Less relaxed, but just as calm he makes it to where he thinks a suitable gear anchor could be built. Taking inventory of what gear he has left, being grateful for this thoughtfulness in gear placement below, he easily builds an anchor and sets his partner on belay. His partner follows up, cleaning all the gear in the way, and with their ever more efficient rope management, is ready to lead the fifth pitch. There is an unspoken agreement and feeling in the air that the most difficult parts are behind them — just two more pitches, one bolt anchor and one tree anchor, and then the walk-off ledge. His partner, racked up and ready to go, leads up the fifth pitch as smooth and casual as before. While belaying, he reflects on the last pitch and what was experienced and learned. He begins to wonder whether his partner has similar experiences while climbing, and how he feels on this climb. He looks forward to the conversations to come on experiences shared on this wall. His partner has now disappeared out of sight, following the crack, and stepping right across the slab to a two bolt anchor, and has set him up to follow up the pitch.

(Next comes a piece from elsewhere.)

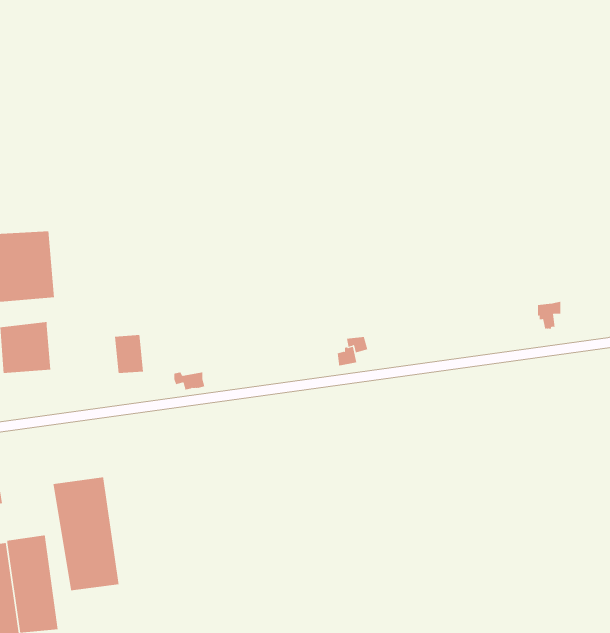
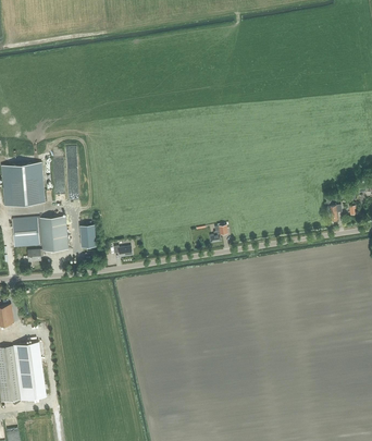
building: none -> [27,217,67,261]
building: [53,476,119,591] -> none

He meets him at the anchor. From here, they can see the ledge where their climb finishes. While eyeing the final easy pitch, he racks up the gear, although he is fairly sure he will only need a piece or two. He is put on belay and steps up the low-grade slab, almost as if walking on a granite sidewalk. There aren’t many options to place protection, but he places two pieces of gear as he makes his way up the final pitch. He steps up to the forested ledge, quickly sets up an anchor around a tree, noticing the notches dug into the bark from decades of previous anchors being built around the tree, and calls out to his partner that he is on belay. Faster than he can pull in the slack, his partner strolls up the final slab pitch and meets him at the ledge.

Once both are in a safe shady spot, they sit to enjoy their lunch with a view. With their feet free of the confines of climbing shoes and the vast view of the Squamish Valley under their toes, they dig into their lunch. Today’s menu consists of peanut butter tortilla wraps, an apple, an orange, and some trail mix. This is the same meal they have had every day for lunch for weeks and will have for the next few weeks to come. Washing down the peanut butter wraps with water, they agree they wouldn’t have it any other way.


For the reader:

This climb was done as a culmination of a four-week intensive traditional rock climbing course. This course taught us well beyond the basics of traditional rock climbing. Starting from top roping more accessible routes, we established a baseline for what we felt were suitable grades and routes to practice leading, and eventually lead. We covered proper use of gear protection, basic emergency rope systems, a variety of movement techniques over rock, and much more. The most valuable things learned in the course, however, I felt revolved more around the experience of climbing and relationships formed through the moving meditation of rock climbing. Those were the aspects I chose to highlight in this story. All thoughts and actions were written as they happened. This story omits the fact though that one of the instructors of the course followed as a third behind me and my partner.


  • Max Brown

    I really enjoyed this story. I appreciated the use of a third person narrative, as it provided an interesting parallel to what climbing can often feel like. Sometimes climbing brings about an out-of-body experience, and feels as though the flow of every motion is instinctual and thoughtless; the expression of this through a third person perspective is really effective. I also liked the focus on relationships as a part of climbing. For me, the people involved in climbing, and the relationships that climbing fosters is what’s most alluring about the sport, and your writing did a great job illustrating this dynamic.

  • kirsten

    This writing had me thinking how important a connection is with your climbing partner. It is vital not only for safety but to have the best experience possible. I also really enjoyed the third person view, it was refreshing. This also had me remembering the good body aches you get from climbing and the feeling of reaching the top.